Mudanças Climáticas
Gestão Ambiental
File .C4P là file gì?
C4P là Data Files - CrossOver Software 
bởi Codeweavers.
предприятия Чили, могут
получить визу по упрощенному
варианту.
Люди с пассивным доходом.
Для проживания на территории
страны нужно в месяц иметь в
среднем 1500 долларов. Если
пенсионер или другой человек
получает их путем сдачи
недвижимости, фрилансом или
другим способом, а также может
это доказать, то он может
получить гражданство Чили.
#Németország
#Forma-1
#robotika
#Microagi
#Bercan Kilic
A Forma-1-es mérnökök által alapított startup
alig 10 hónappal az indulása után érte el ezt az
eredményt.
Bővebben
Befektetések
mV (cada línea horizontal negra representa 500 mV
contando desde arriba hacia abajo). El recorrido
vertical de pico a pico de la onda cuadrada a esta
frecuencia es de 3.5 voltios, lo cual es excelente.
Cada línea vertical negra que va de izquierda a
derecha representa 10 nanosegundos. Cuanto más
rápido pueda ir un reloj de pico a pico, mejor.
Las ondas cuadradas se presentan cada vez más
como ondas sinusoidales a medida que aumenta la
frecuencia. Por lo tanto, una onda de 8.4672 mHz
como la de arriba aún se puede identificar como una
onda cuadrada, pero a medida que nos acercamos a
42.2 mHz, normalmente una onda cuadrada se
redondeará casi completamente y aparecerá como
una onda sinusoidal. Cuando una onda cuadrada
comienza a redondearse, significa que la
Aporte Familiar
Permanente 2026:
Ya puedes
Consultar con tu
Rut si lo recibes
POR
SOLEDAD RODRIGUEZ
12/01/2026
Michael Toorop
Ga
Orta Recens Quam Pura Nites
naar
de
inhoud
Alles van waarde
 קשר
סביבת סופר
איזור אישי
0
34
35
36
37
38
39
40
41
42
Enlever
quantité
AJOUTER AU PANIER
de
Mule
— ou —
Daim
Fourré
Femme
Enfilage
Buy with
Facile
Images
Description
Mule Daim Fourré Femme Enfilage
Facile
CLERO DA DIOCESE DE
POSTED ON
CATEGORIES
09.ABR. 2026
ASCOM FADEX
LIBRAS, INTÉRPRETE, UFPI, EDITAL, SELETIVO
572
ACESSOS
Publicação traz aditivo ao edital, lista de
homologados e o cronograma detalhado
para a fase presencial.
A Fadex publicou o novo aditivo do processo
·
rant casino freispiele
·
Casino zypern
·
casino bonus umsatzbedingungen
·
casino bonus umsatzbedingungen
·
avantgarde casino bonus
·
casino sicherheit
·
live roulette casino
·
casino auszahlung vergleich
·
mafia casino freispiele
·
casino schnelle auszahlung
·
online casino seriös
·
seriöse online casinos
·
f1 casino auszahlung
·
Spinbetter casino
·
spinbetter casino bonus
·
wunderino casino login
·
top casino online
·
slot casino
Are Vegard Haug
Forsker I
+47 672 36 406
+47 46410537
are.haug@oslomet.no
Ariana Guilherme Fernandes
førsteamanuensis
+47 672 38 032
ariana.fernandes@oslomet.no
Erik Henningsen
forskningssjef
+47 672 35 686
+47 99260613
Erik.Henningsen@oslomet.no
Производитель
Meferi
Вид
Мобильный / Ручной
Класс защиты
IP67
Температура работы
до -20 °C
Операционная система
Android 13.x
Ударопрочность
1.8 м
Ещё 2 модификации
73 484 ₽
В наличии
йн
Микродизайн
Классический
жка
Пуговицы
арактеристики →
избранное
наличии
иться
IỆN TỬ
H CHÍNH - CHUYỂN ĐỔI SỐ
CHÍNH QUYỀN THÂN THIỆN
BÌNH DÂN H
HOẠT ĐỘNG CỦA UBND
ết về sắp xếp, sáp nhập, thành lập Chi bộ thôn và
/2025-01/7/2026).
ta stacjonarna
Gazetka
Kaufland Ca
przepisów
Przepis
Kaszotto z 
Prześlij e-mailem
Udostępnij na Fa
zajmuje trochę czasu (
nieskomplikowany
◆ ◆ ◆
— Try it —
Return only the part of the records above that opens with the line containing "другим способом, а также может" and closes with the line containing "derecha representa 10", ends included.

— Reply to the exercise —
другим способом, а также может
это доказать, то он может
получить гражданство Чили.
#Németország
#Forma-1
#robotika
#Microagi
#Bercan Kilic
A Forma-1-es mérnökök által alapított startup
alig 10 hónappal az indulása után érte el ezt az
eredményt.
Bővebben
Befektetések
mV (cada línea horizontal negra representa 500 mV
contando desde arriba hacia abajo). El recorrido
vertical de pico a pico de la onda cuadrada a esta
frecuencia es de 3.5 voltios, lo cual es excelente.
Cada línea vertical negra que va de izquierda a
derecha representa 10 nanosegundos. Cuanto más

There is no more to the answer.